Exercise details :: Every line of the listing must be repeated exactly.
**** Given records ****
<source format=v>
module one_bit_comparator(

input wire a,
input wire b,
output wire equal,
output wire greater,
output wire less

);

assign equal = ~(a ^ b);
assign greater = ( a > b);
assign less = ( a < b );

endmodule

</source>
****
Answer area ::
<source format=v>
module one_bit_comparator(

input wire a,
input wire b,
output wire equal,
output wire greater,
output wire less

);

assign equal = ~(a ^ b);
assign greater = ( a > b);
assign less = ( a < b );

endmodule

</source>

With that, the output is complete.